CRISE DIPLOMATIQUE DANS LE MOYEN ORIENT

07/06/2017 14:34
Il n'en a pas fallu longtemps avant que tous les pays du Golf et quelques pays du Maghreb pour rompre tous les relations diplomatiques et  commerciales avec le Qatar. C'est une énorme crise qui se déroule dans le Moyen Orient en cette période à l'approche de l'été, l'Arabie Saoudite et ses alliés y compris l'Egypte ainsi que les Emirats Arabes Unis reprochent au Qatar de financer le terrorisme (raison officielle des médias mais ne peut être qu'un pretexte) et a été par la suite exclu de la coalition militaire qui intervient au Yemen.

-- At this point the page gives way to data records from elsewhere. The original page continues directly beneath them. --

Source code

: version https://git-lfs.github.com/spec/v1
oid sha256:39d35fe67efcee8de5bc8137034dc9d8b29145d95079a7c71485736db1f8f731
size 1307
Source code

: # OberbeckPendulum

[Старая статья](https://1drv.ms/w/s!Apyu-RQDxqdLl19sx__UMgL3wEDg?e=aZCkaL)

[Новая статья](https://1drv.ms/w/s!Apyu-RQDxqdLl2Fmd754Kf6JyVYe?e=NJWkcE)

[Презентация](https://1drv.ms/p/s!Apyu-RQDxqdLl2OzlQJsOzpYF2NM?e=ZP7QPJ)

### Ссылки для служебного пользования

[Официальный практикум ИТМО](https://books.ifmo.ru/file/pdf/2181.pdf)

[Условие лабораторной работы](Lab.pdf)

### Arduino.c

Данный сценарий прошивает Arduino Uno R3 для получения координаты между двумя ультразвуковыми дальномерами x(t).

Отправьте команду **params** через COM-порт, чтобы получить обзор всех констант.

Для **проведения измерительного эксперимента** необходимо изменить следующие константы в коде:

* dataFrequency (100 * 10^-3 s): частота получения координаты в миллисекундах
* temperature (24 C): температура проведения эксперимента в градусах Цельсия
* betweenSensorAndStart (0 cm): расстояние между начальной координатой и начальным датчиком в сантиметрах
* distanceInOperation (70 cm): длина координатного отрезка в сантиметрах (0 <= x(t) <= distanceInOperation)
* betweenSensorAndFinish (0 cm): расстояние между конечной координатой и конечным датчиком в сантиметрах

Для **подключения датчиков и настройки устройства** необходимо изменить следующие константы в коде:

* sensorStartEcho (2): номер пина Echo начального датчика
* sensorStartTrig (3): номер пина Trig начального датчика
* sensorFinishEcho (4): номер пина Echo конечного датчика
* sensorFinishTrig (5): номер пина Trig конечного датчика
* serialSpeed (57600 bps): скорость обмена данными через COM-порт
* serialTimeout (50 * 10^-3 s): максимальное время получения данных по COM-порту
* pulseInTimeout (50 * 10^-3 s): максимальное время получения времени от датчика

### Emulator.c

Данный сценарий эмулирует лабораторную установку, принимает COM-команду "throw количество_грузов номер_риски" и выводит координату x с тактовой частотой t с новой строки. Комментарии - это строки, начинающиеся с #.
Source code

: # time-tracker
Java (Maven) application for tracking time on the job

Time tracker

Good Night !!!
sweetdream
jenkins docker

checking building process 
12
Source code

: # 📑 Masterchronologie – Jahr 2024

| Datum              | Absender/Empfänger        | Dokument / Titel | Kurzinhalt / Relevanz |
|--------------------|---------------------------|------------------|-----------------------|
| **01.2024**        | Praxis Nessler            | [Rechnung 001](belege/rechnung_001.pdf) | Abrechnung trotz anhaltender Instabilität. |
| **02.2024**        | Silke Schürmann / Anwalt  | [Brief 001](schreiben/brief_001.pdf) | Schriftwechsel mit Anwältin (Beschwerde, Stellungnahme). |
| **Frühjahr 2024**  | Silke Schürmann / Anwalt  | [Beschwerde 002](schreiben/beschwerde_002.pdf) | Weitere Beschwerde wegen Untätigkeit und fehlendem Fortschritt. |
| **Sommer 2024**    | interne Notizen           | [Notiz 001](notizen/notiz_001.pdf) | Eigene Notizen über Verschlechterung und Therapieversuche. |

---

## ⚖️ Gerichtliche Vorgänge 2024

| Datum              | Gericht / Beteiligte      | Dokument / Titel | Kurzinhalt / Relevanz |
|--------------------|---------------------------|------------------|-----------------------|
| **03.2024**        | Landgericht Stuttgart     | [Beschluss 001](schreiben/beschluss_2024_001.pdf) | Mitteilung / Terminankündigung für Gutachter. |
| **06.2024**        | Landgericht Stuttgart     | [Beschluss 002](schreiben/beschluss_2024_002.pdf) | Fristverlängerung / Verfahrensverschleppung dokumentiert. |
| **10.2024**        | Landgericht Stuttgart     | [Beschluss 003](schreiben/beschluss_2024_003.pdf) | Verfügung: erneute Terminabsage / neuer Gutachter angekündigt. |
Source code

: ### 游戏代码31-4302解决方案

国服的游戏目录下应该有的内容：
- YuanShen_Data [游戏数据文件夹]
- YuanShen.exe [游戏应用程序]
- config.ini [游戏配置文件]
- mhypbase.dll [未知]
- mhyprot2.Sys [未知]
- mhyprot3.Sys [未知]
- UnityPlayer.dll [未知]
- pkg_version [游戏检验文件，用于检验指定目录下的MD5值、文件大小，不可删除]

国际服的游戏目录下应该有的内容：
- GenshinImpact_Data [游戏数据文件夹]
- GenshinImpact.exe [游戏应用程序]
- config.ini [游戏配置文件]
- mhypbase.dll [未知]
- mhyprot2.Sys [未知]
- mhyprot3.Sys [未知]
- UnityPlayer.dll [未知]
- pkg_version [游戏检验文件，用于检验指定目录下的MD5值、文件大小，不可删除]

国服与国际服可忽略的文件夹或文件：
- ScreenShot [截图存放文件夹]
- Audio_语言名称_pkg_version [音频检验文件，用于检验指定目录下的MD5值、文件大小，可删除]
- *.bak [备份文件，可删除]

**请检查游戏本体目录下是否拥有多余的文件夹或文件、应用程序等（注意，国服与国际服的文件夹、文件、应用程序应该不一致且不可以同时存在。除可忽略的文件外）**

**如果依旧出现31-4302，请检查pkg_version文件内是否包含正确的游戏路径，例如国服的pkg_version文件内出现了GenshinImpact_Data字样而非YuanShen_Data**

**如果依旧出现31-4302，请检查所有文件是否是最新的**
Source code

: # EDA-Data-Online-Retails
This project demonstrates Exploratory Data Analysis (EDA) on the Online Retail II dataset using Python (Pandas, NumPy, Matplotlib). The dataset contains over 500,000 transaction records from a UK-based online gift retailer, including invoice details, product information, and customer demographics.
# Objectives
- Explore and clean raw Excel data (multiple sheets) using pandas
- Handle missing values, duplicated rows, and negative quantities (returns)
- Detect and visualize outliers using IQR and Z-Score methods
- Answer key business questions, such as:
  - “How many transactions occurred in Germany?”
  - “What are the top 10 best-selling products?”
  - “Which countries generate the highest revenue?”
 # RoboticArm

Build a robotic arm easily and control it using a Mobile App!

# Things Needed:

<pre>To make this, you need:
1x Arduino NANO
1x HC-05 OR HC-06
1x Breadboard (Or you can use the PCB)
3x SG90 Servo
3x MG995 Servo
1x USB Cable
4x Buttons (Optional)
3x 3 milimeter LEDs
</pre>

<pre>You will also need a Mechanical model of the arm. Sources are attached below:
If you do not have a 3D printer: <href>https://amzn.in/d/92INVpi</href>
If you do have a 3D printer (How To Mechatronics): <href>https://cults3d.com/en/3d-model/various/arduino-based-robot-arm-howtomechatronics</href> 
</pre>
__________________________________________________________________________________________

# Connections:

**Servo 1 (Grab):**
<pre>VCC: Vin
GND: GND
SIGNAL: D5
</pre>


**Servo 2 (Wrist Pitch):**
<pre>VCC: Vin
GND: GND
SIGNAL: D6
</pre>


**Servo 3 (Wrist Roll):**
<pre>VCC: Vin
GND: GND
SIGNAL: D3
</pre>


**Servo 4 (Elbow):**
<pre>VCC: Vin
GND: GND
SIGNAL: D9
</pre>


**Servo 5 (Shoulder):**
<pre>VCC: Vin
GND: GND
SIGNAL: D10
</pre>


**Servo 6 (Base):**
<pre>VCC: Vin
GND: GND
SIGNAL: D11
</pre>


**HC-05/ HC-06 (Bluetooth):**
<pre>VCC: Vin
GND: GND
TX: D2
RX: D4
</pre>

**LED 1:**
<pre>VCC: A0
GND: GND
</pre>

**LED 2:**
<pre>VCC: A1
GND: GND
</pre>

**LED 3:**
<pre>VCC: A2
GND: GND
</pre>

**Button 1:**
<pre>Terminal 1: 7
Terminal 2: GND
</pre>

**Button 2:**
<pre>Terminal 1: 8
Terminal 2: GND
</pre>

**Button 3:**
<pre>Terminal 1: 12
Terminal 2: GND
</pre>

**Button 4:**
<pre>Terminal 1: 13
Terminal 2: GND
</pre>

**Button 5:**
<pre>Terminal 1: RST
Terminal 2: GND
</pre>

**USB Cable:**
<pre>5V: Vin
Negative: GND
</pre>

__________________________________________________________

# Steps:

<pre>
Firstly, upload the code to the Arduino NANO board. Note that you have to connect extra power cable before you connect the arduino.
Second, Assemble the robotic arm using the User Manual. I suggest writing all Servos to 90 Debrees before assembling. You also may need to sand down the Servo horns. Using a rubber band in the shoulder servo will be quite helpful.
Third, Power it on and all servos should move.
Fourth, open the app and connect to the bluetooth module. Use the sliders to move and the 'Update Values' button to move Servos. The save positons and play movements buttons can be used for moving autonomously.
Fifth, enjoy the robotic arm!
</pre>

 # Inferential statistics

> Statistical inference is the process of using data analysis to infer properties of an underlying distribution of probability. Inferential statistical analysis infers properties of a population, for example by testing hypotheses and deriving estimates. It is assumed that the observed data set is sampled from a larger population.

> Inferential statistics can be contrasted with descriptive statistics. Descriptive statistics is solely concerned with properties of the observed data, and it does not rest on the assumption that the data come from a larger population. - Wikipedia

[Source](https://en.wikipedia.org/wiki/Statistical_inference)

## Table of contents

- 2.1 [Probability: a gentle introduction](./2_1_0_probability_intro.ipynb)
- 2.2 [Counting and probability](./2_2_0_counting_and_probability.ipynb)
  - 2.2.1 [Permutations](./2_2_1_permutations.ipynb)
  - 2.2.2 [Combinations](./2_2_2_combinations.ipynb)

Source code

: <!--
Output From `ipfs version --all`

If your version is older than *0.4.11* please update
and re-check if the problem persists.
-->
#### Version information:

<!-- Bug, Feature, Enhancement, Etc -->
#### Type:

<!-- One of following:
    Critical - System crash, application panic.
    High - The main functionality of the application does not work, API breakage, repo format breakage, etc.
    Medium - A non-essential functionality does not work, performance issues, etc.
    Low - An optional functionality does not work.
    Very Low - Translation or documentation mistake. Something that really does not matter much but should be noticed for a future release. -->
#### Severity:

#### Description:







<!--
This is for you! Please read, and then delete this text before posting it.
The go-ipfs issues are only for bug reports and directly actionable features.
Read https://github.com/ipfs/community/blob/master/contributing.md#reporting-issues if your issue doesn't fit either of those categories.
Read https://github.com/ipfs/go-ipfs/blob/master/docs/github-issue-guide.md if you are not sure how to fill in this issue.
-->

Ils veulent notamment obliger le Qatar a "rentrer dans le rang" et a ne plus jouer en solo comme ce dernier le fait depuis 1971, date de son indépendance.
 
 
 
 
Comment cette crise diplomatique a commencé 
 
Benjamin Barthe, correspondant régional pour le journal Le Monde nous apprend qu'il y a déjà eu un précédent en 2014 où l'Arabie Saoudite et les Emirats Arabes Unis avaient rappelé leur ambassadeur au Qatar pendant 8 mois. La crise actuelle a commencé il y a 2 semaines après le sommet de Ryad du 21 mai durant lequel le président Trump a appelé les pays arabos-musulmans a faire front contre l'Iran et l'Etat islamique.
 
Il y a aussi des propos contradictoires qui sont à l'origine de la crise actuelle. Les pays voisins du Qatar accusent son emir d'avoir critiqué le raidissement anti-Iran de Trump et de ses voisins alors que Doha affirme ne jamais avoir déclaré ces propos et soutient que ces derniers ont été fabriqués. Ryad et Abu Dhabi disent le contraire et c'est ainsi que la crise a débuté.
 
A l'heure d'aujourd'hui, le Qatar se retrouve isolé, la Jordanie, le Maroc et même les Maldives ainsi que la pluplart des pays voisins se détournent de Doha en rompant les liens, notamment en suspendant les nombreux vols. 
 
De plus, il se pourrait que des fake news seraient à l'origine de ce boycott d'une grande ampleur et aux conséquences économiques lourdes pour le Qatar, une enquête a été lancé par le FBI afin de savoir si des hackers russes n'ont pas piratés l'agence de presse officielle dans l'objectif de déclencher un incident diplomatique majeure entre Doha et ses voisins du Golf.